Key Contributions and Methodology

Main Contributions:

  1. Automated Generation of ODMR Datasets: The authors introduce an automated pipeline that generates high-quality ODMR datasets. These datasets are composed of multi-hop questions, encompassing up to four reasoning steps, alongside intermediate questions and answers.
  2. Adaptive Sampler and Self-prompted CoT: They propose an adaptive sampler mechanism for in-context Chain-of-Thought (CoT) selection, leveraging the in-context learning (ICL) capabilities of LLMs. This method ensures diversity and quality in the generated CoTs.
  3. Experimental Validation: Through extensive experiments on four distinguishable multi-hop question-answering benchmarks (HotpotQA, ComplexWebQuestions, 2WikiMultiHopQA, and MuSiQue-Ans), the proposed Self-prompted Chain-of-Thought (SP-CoT) methodology significantly outperforms state-of-the-art techniques.

Methodology:

  1. 2-Hop QA Generation: The pipeline starts with iteratively generating 2-hop QA pairs, where each pair consists of context, question, answer, and explanation. Generated questions must entail commonsense knowledge and must pass a double-check quality assurance test.
  2. Multi-Hop QA Composition: The 2-hop QA pairs are then composed into larger multi-hop question sets following a stringent composability criterion. This arrangement guarantees logical coherence and avoids cycles in reasoning chains.
  3. Benchmarking on ODMR: The authors develop four newly constructed ODMR datasets, specifically focusing on the above-mentioned benchmarks. This dataset generation highlights the versatility of their approach across diverse question-answering tasks.

Experimental Results

The SP-CoT method demonstrates:

  • A significant performance advantage on large-scale models (175B parameters), showcasing enhancements over prior CoT methodologies.
  • Almost doubling the zero-shot performance on smaller-scale models (13B parameters), confirming its broad applicability and efficiency.
  • Remarkable capabilities in eliciting precise and clear intermediate reasoning steps, showing a recall of ∼50% for intermediate answers on the MuSiQue-Ans dataset.

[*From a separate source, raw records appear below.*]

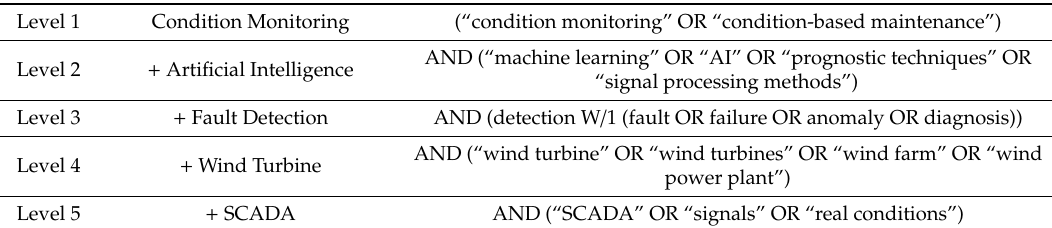
Table 1. Semantic search structure.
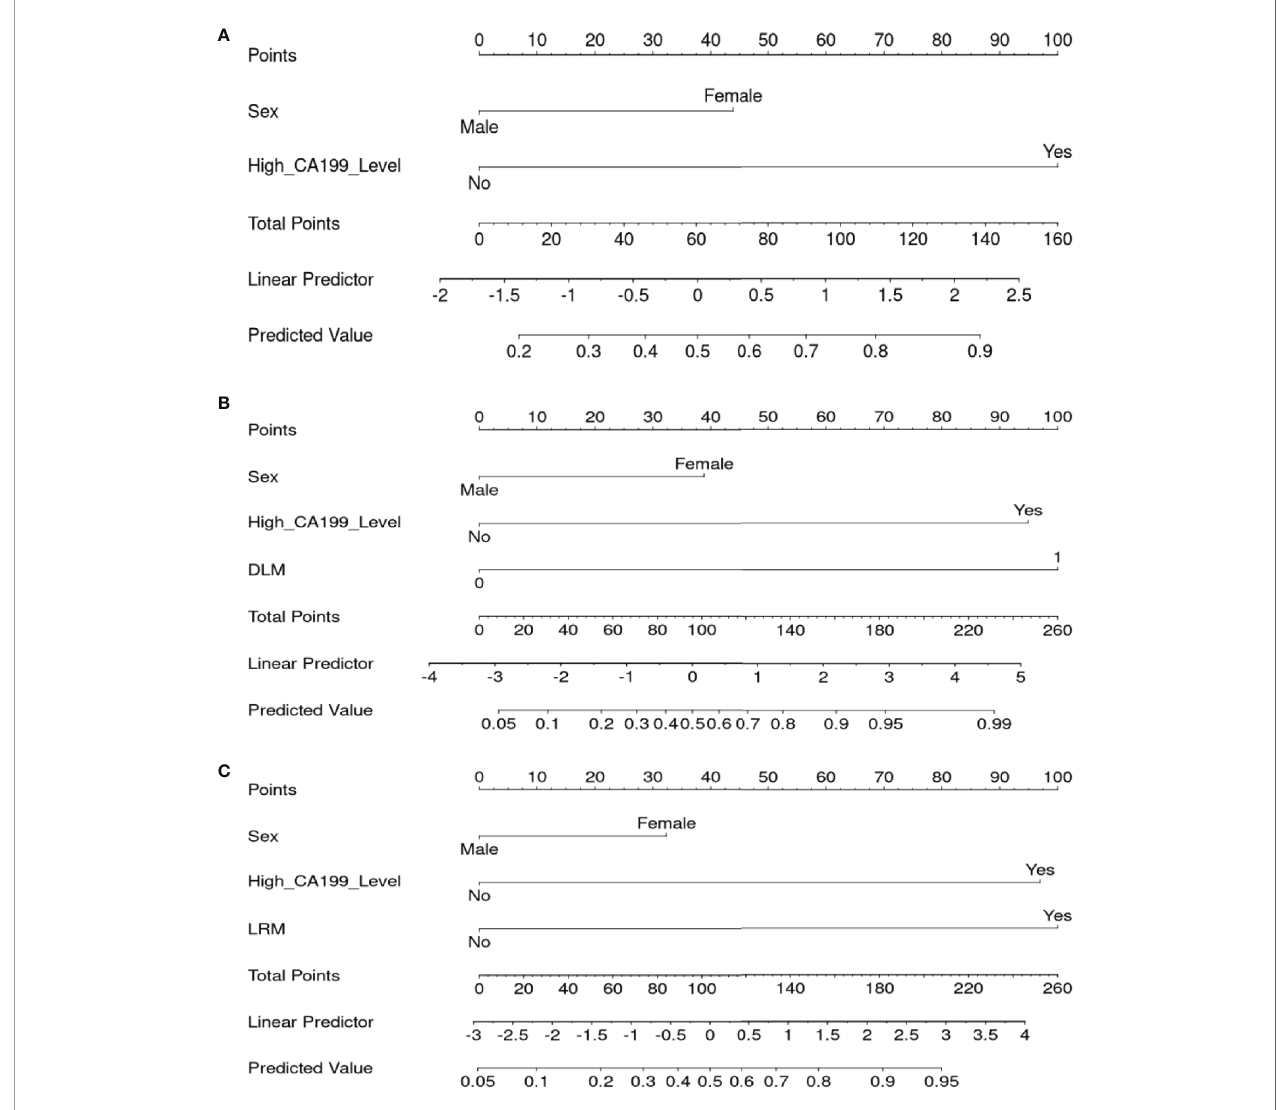
FIGURE 3 | Nomogram for the Clin (A) , US-DLM+Clin (B) and MRI LR-M (C) model for predicting probability of OM. DLM 0: HCC, 1: OM; Clin, clinical features; DLM, deep learning model; MRI, Magnetic Resonance Imaging; LR-M, liver imaging and reporting system category; CA199, cancer antigen 199; US,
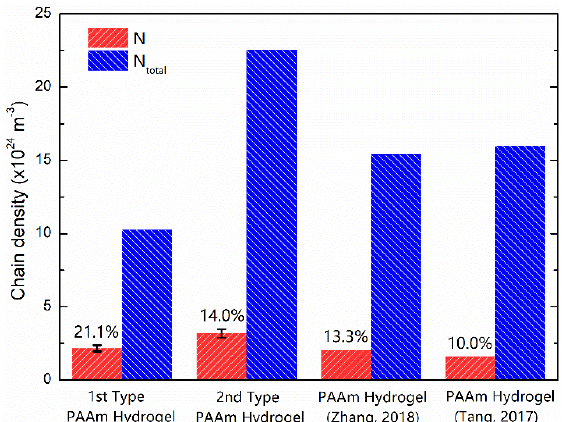
Figure 4. Extracted chain density vs. estimated chain density for three types of PAAm hydrogels.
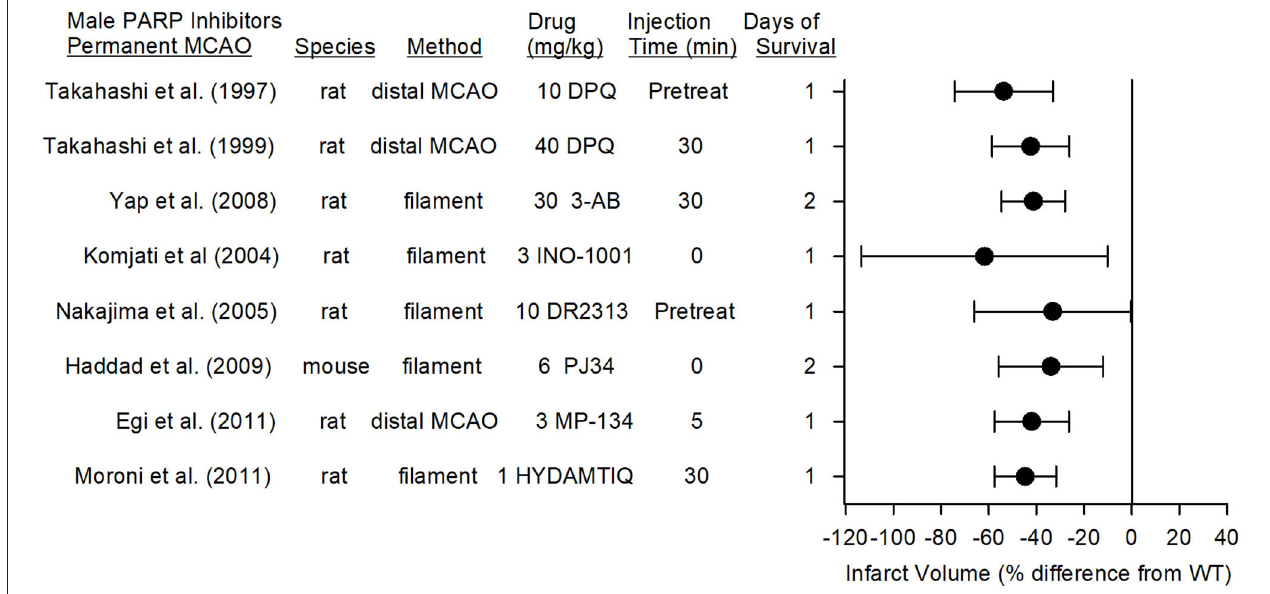
FIGURE 5 | Effect sizes and 95% confidence intervals of PARP inhibitor treatment on infarct volume after permanent middle cerebral artery occlusion (MCAO) in male mice and male rats, relative to their respective controls, were derived from mean and SD values and sample sizes extracted from publications by Takahashi et al. (96), Takahashi et al. ( 97), Yap et al. (98), Komjati et al. (85), Nakajima et al. (87), Haddad et al. (99), Egi et al. (88), and Moroni et al. (89). These reports from six laboratories using 7 distinct inhibitors showed a significant reduction in infarct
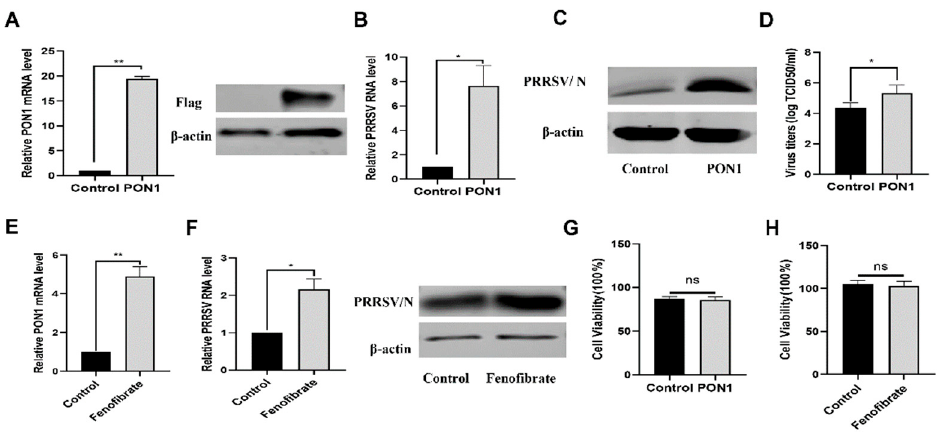
Figure 2. PON1 facilitates PRRSV proliferation. ( A ) Verification of PON1 overexpression. The PON1 in PAMs was mediated by lentivirus for 24 h; then, cell lysates were subjected to qPCR and Western blotting. ( B – D ) The overexpression of PON1 increases PRRSV replication. After the overexpression of PON1 for 24 h, PAMs were exposed to PRRSV for 24 h. The levels of viral RNA were determined by qPCR ( B ), viral protein levels were determined by Western blotting ( C ), and virus titers were detected by TCID 50 ( D ). ( E ) PON1 is activated by fenofibrate in PAMs. PAMs were treated with 40 µ M fenofibrate for 24 h, and the mRNA levels of PON1 were determined by qPCR. ( F ) Fenofibrate facilitates PRRSV proliferation. After being treated with 40 µ M fenofibrate for 24 h, PAMs were exposed to PRRSV for 24 h. The levels of viral RNA were determined by qPCR, the levels of viral protein were determined by Western blotting ( F ). ( G , H ) In PAMs, no toxicity was observed from overexpressed PON1 and fenofibrate. PAMs were treated with either lentivirus-mediated PON1 overexpression or 40 µ M fenofibrate. After 24 h, a CCK-8 assay was performed. Data are presented as the mean ± SD. ns, p > 0.05; *, p < 0.05; **, p < 0.01. The p value was calculated using a Student’s t -test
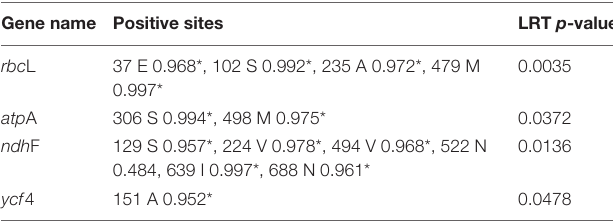
TABLE 2 | Positively selected genes and sites detected in the plastomes of Dolomiaea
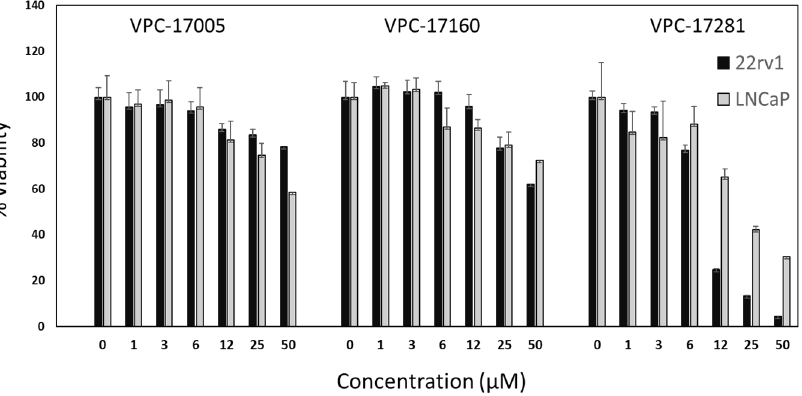
Figure 4. The effect of VPC-17160 and VPC-17281 on cell proliferation in LNCaP and 22rv1 cells.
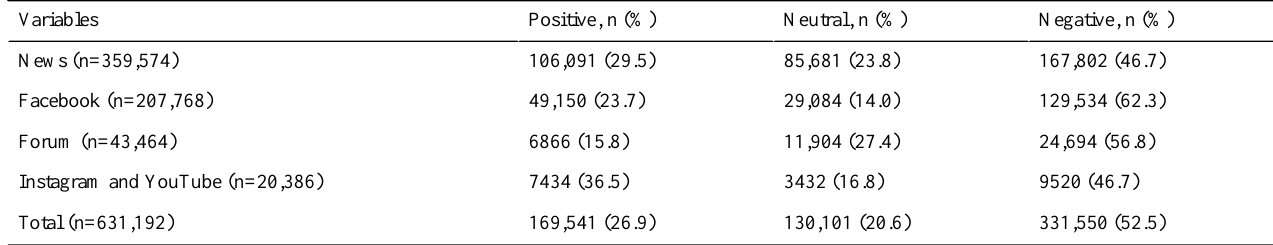
Table 3. Sentiment assessment of stigmatizing terms by media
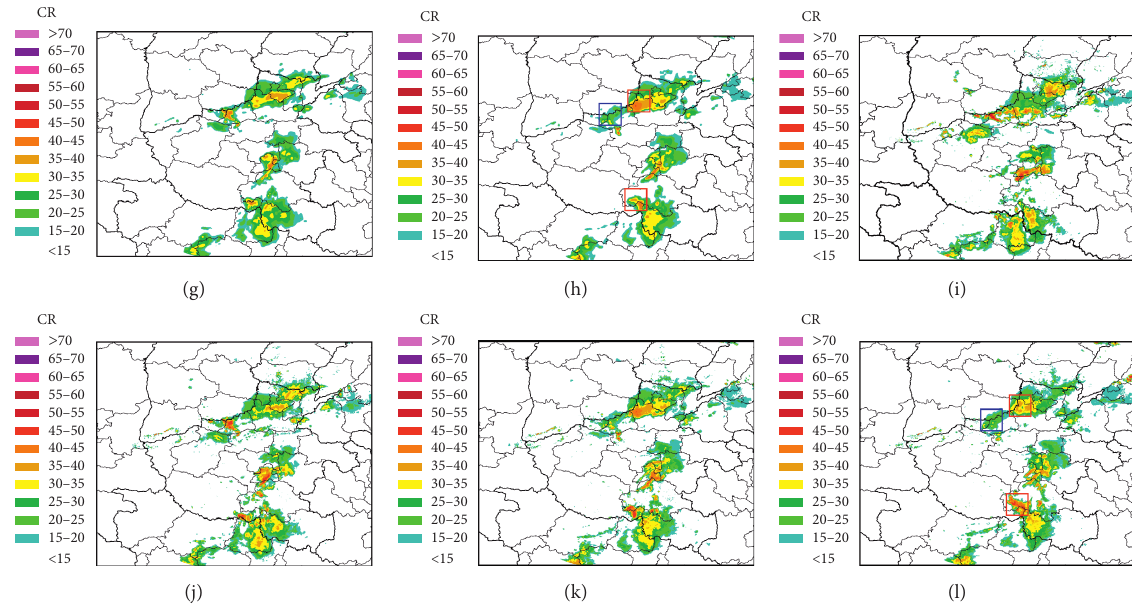
Figure 6: Comparison between the composite reflectivity factor forecast results and the actual weather conditions for the 2h starting at 1100UTC July 14 2017. The forecast results of the optical flow method: (a) 30min, (b) 60min, (c) 90min, and (d) 120min after the start time of 1100UTC, respectively; the forecast results of the ConvLSTM method: (e) 30min, (f) 60 min, (g) 90 min, and (h) 120min after the start time of 1100UTC, respectively; the actual weather conditions: (i) 30min, (j) 60min, (k) 90 min, and (l) 120min after the start time of 1100UTC, respectively; red square lines represents the enhancement area of observe radar echoes and blue square lines for the weakened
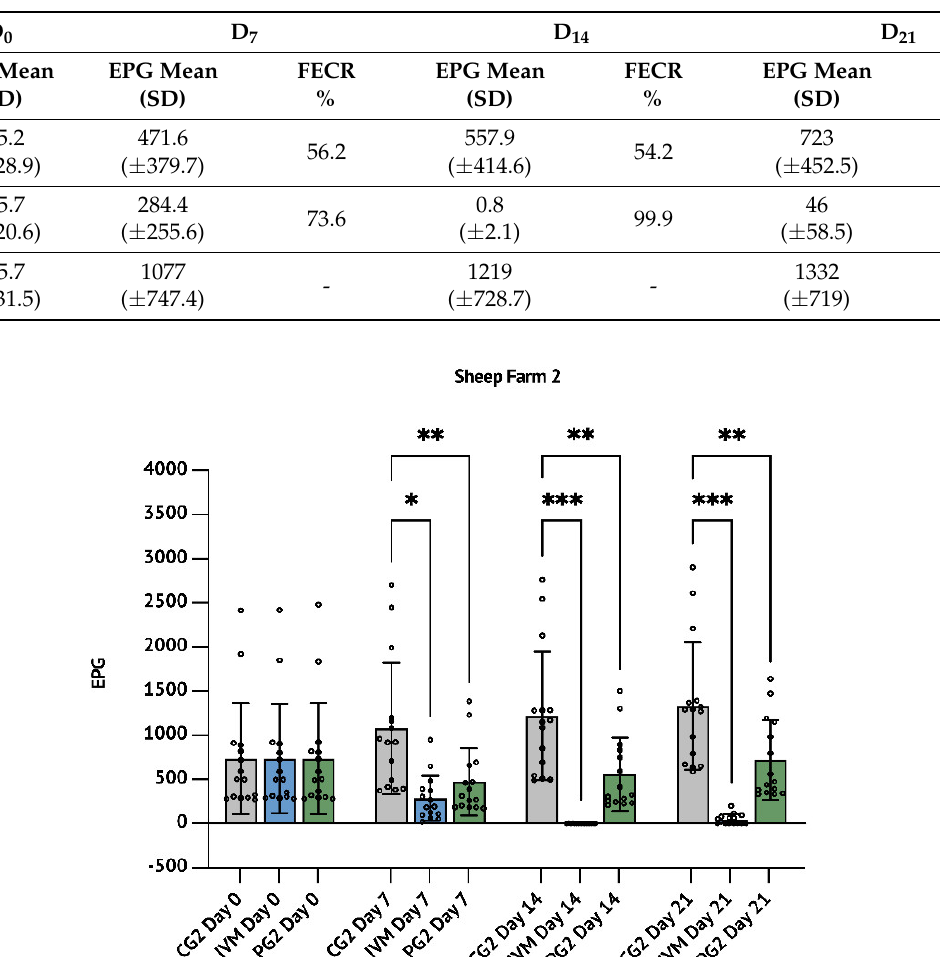
Table 3. Percentage of sheep nematode third-stage larvae (L3) for each group at D0, D7, D14 and D21 in sheep farm 1 (SF1); PG1 treated aqueous P. granatum macerate group 1 (50/mL/OS as a single dose); ALB treated Albendazole group (3.75 mg/Kg/BW/OS as a single dose); CG1 untreated control group 1.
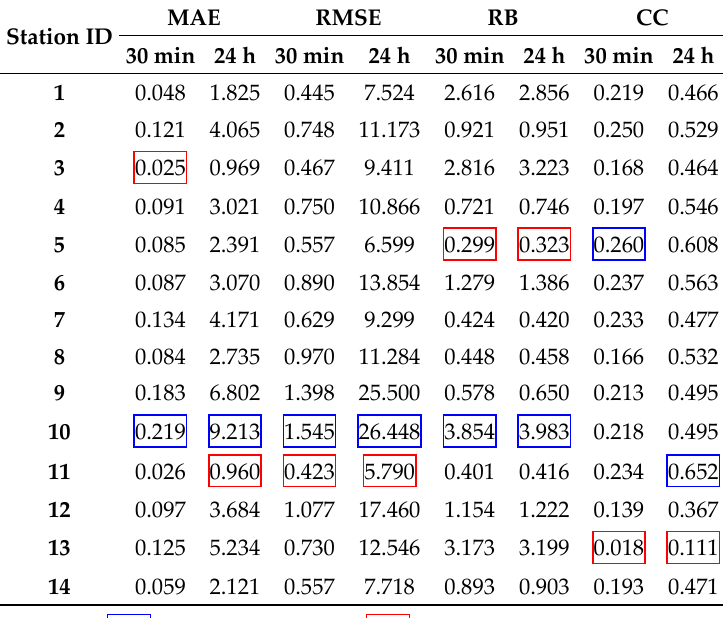
Table 7. Overall results of the precision quantification or discrepancy between the CMORPH estimates and the precipitation data of the rain gauges.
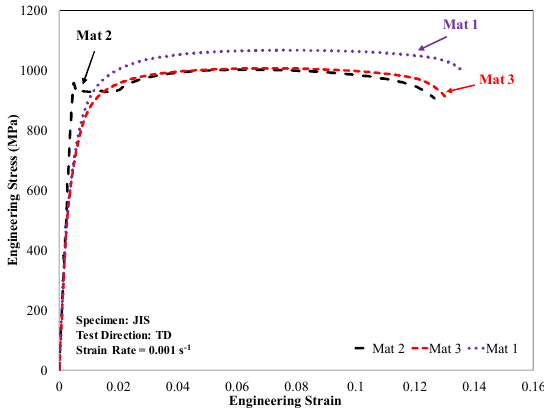
Fig. 5. Average curves for the 0.001 s -1 results of each material.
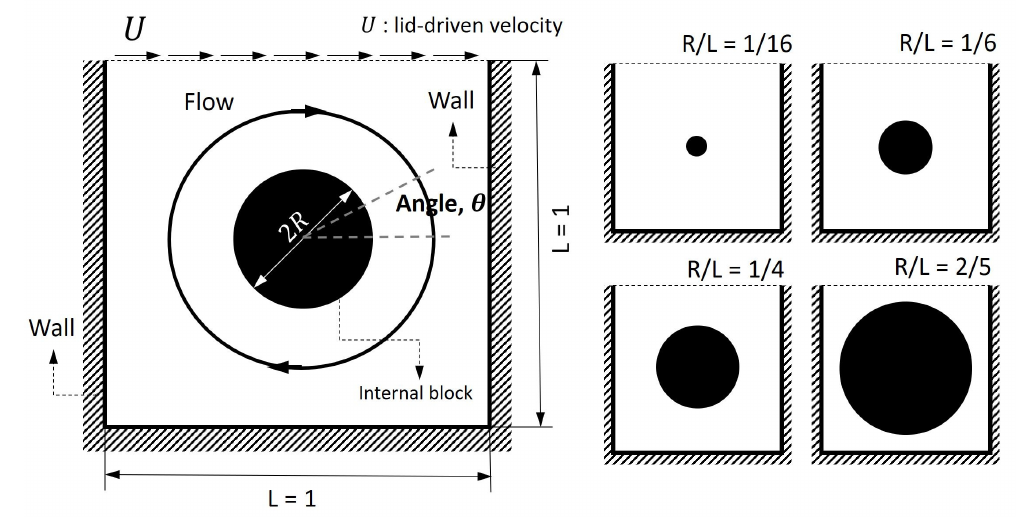
Figure 4. Schematic of lid-driven cavity flow with internal obstacle of various sizes R / L = 1/16, 1/6, 1/4, and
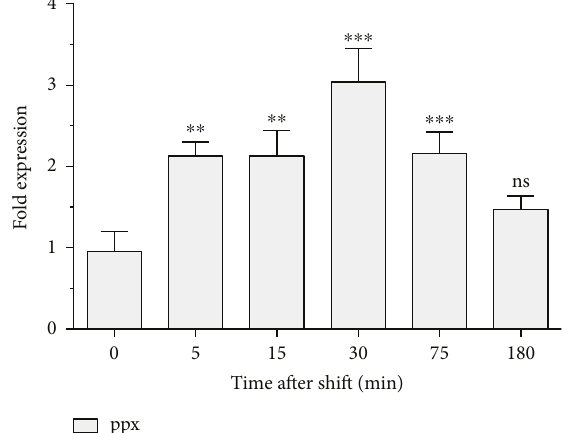
Figure 4: Transcriptional levels of ppx gene increase signi fi cantly in M. sedula DSM 5348 T cells after a copper shift. Relative transcriptional levels of ppx in M. sedula cells exposed to an 8 mM copper shift were measured by qRT-PCR. ( ∗∗ P < 0 01 ; ∗∗∗ P < 0 001 ; ns: nonsigni fi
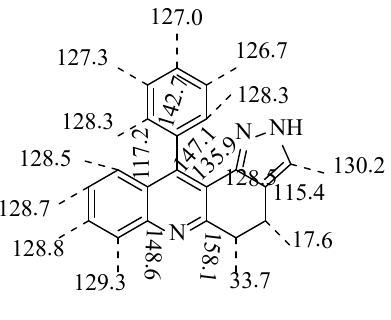
Figure 4: Summary of Carbon d Values 4a.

Implications and Future Directions

Theoretical Implications: The strong performance across varying scales of LLMs—both large and small—suggests that the automated generation and adaptive CoT sampling methods can generalize well and are not strictly bound by model size. This holds promise for scalable improvements in other complex reasoning tasks beyond question-answering.

Practical Implications: In real-world applications, particularly those involving automated reasoning and analytics, the ability to generate and rely on high-quality self-structured datasets can reduce the dependency on extensive manually curated training data. This can lead to more generalizable AI systems capable of robust reasoning and decision-making across open domains.

Future Research: The techniques introduced could inspire further research in several avenues:

  • Enhanced Instruction-Following: Exploring the boundaries of instruction-following capabilities in LLMs and how different self-prompting mechanisms can be optimized for diverse downstream applications.
  • Refinement Through Feedback Loops: Incorporating mechanisms for real-time feedback and correction, which can iteratively improve the quality of generated CoTs.
  • Cross-Domain Applications: Extending the use of SP-CoT to domains requiring complex, multi-modal reasoning such as legal analysis, scientific research, and strategic gaming AIs.

Conclusion

The approach introduced by Wang et al. for LLMs in the context of open-domain multi-hop reasoning and the subsequent development of SP-CoT presents a significant advance in solving complex Q&A tasks. The method’s automated generation and efficient prompting framework, paired with large-scale evaluation, provide a solid foundation for future explorations in enhancing LLMs' reasoning capabilities. By unlocking higher reasoning potential through self-prompted automation, the research paves the way for robust and scalable AI solutions in diverse fields.